_Material provided_.
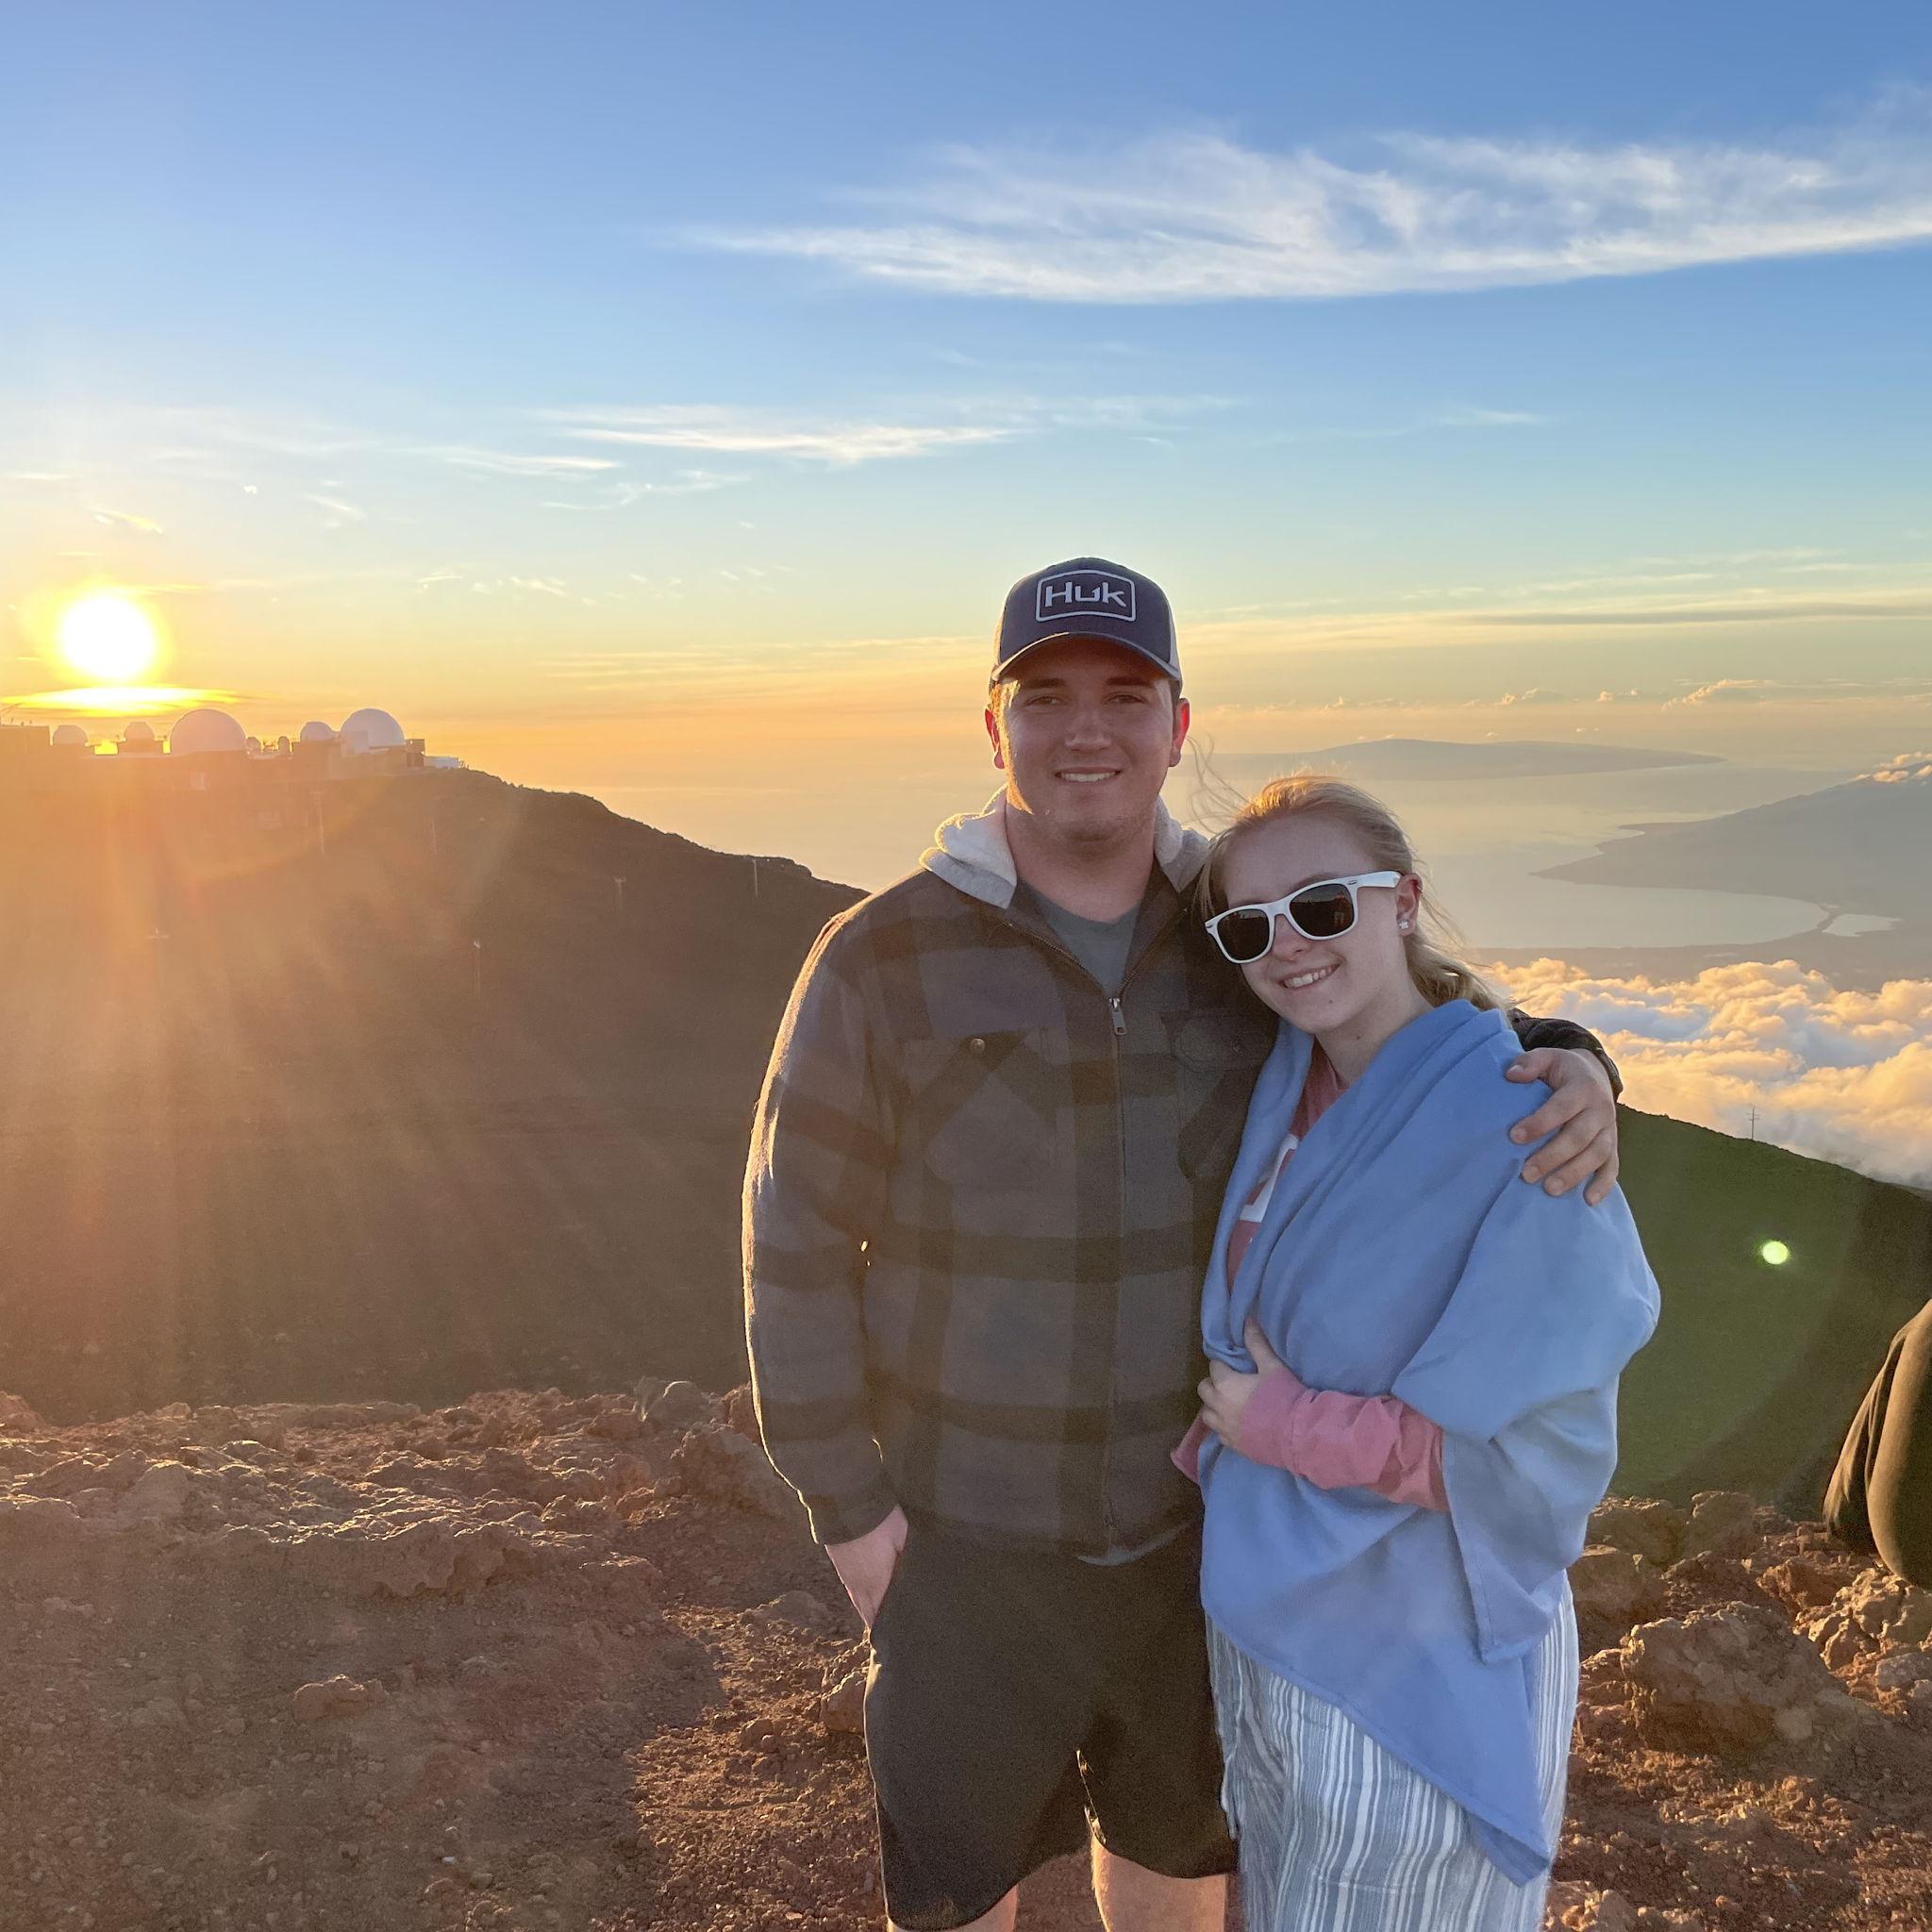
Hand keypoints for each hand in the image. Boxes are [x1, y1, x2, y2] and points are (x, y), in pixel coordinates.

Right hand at [825, 1505, 907, 1628]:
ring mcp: (847, 1577)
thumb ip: (909, 1560)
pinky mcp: (840, 1567)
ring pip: (859, 1604)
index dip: (890, 1628)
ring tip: (877, 1627)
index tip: (899, 1640)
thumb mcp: (903, 1538)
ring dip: (868, 1615)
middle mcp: (861, 1585)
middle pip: (870, 1613)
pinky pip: (851, 1592)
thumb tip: (916, 1578)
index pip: (884, 1614)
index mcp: (878, 1581)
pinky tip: (864, 1603)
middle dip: (879, 1626)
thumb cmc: (880, 1520)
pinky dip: (859, 1602)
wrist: (847, 1502)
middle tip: (890, 1640)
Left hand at [1198, 1322, 1284, 1453]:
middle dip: (1213, 1384)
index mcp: (1225, 1384)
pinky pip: (1219, 1433)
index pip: (1214, 1367)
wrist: (1297, 1435)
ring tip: (1229, 1404)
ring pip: (1206, 1414)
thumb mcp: (1272, 1366)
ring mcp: (1224, 1428)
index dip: (1223, 1364)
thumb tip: (1247, 1320)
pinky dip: (1223, 1426)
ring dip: (1214, 1406)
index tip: (1233, 1365)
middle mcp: (1218, 1407)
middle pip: (1204, 1390)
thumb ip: (1257, 1344)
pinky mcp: (1232, 1445)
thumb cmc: (1284, 1396)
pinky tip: (1236, 1423)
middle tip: (1230, 1383)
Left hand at [1506, 1047, 1619, 1205]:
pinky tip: (1588, 1201)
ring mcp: (1609, 1129)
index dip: (1539, 1123)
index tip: (1514, 1137)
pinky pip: (1612, 1167)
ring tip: (1549, 1190)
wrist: (1596, 1075)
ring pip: (1596, 1155)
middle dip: (1552, 1156)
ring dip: (1573, 1174)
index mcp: (1583, 1088)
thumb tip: (1511, 1075)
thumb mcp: (1548, 1057)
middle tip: (1527, 1174)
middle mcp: (1600, 1109)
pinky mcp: (1613, 1144)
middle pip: (1578, 1137)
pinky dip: (1603, 1185)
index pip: (1561, 1108)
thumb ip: (1530, 1063)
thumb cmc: (1563, 1070)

_Assignment_. Copy back the listing above exactly, but only from the line with "thumb cmc: (880, 1520)" through the line with "thumb tip: (1247, 1320)", both ends included.

_Answer for the task_.
thumb cmc: (880, 1520)
pinky dip: (859, 1602)
wrist: (847, 1502)
middle tip: (890, 1640)
Left hand at [1198, 1322, 1284, 1453]:
middle dip: (1213, 1384)
index mcp: (1225, 1384)
pinky pip: (1219, 1433)
index pip: (1214, 1367)
wrist: (1297, 1435)
ring tip: (1229, 1404)
ring pip: (1206, 1414)
thumb mcp: (1272, 1366)
ring mcp: (1224, 1428)
index dip: (1223, 1364)
thumb tip: (1247, 1320)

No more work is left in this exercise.